---- Excerpted passage

The Wicket-Guice project is great and works as expected in most areas, so that anyone with a little experience with guice should have no problems using it within Wicket.
The main thing, Wicket-IOC does is create a Proxy to Guice-injected objects that makes it possible to serialize and deserialize (and relocate their delegates) without problems.


Wicket 7.x allows you to optionally use Objensis (instead of CGLib) by including it on the classpath to support injecting concrete classes without a default constructor. See WICKET-5922 for details. (or the Github commit)

 

 

For Wicket 6 and earlier:

The one thing I stumbled upon, where Wicket does not behave like guice should be outlined here. If you´re not interested in the technical details, just take this advice:

When using Guice to inject objects that you reference directly (without an interface), and you´re using constructor injection on these Objects, add a protected non-arg constructor to make it work.

This is why:

Wicket-Guice, or - to be more precise -, Wicket-IOC uses a dynamically created Proxy to intercept the calls to the Guice-Injected reference. When dealing with an interface, the proxy is created with the JDK-provided proxy facility.
If - on the other hand - it is not, Wicket-IOC uses CGLib to create a subclass instead and adds an Interceptor, so that any calls to the newly created instance of this subclass can be rerouted to the original reference.
Within here is a litte problem: Wicket-IOC has to create an Instance of the newly created subclass.

--------
---- Supplied entries

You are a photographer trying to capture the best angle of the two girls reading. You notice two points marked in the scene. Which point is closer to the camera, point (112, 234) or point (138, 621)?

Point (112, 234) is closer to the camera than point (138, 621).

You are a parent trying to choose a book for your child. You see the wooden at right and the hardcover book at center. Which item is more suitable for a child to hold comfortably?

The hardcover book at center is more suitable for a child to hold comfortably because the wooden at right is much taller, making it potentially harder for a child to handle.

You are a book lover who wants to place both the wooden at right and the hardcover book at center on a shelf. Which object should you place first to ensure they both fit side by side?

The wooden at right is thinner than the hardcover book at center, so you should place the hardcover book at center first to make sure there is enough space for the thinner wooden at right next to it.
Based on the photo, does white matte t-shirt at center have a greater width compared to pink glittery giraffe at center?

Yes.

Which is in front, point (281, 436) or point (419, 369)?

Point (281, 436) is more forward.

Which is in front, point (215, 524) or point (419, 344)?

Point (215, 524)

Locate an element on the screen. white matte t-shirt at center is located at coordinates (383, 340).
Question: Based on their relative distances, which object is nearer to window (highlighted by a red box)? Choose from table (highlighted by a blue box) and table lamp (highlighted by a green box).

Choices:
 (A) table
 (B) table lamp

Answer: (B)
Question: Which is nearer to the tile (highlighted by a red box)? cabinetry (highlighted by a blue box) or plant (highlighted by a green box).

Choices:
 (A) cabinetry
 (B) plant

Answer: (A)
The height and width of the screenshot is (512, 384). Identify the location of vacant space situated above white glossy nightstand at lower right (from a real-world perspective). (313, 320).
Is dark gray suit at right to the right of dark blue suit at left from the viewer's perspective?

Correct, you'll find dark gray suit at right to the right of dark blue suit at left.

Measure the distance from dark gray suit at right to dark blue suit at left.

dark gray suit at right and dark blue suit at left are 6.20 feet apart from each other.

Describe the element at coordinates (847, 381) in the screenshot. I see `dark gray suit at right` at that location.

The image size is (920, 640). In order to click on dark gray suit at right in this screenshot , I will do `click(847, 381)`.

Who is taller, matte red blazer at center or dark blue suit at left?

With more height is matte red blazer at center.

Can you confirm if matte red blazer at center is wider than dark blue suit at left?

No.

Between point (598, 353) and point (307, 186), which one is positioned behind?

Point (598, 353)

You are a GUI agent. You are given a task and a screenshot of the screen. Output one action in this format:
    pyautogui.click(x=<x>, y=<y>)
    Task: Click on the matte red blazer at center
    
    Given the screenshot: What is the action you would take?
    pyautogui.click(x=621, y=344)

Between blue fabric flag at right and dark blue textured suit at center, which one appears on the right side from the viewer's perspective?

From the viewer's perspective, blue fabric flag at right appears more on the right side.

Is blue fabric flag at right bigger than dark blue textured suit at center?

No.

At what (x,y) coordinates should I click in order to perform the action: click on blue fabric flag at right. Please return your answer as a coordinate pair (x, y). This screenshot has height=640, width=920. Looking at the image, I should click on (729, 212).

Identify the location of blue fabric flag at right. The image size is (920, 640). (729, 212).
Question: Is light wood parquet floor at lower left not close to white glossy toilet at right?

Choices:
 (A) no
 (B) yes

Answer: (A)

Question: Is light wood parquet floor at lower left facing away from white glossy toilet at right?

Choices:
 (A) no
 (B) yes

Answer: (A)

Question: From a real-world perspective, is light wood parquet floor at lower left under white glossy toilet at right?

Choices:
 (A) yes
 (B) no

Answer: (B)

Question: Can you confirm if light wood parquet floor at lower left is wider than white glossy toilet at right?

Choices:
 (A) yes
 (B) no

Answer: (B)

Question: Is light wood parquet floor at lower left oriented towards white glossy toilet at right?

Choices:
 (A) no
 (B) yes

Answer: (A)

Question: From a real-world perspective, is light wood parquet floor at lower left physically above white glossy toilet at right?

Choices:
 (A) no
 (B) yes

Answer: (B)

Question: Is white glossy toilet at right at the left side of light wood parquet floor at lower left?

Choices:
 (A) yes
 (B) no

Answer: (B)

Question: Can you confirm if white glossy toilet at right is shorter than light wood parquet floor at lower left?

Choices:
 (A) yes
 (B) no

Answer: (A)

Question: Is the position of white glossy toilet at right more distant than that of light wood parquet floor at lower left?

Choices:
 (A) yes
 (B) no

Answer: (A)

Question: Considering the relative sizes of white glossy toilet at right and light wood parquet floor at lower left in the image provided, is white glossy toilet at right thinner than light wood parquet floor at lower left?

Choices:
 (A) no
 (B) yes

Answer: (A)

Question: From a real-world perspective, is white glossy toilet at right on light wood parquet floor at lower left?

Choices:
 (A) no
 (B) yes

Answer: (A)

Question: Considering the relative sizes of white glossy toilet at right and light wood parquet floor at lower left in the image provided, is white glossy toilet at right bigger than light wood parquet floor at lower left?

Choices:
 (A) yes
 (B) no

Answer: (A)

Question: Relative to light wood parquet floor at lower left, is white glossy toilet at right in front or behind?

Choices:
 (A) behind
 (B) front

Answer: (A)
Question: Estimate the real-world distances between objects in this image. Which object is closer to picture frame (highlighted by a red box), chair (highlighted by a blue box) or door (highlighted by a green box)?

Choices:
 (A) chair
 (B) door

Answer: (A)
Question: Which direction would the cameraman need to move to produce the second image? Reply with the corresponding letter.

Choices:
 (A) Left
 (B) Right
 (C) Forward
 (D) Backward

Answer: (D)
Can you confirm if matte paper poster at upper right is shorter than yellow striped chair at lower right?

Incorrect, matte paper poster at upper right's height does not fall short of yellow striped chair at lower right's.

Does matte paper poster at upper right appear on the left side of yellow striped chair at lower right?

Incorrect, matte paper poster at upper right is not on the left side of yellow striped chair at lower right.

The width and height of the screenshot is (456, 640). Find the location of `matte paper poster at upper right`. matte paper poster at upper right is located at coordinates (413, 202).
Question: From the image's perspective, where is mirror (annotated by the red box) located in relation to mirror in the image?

--------

> **Task details**:
Rewrite the Wicket-Guice passage starting at the words "The Wicket-Guice project" and ending after "it within Wicket.". Replace "great" with "excellent".

> **Solved problem**:
The Wicket-Guice project is excellent and works as expected in most areas, so that anyone with a little experience with guice should have no problems using it within Wicket.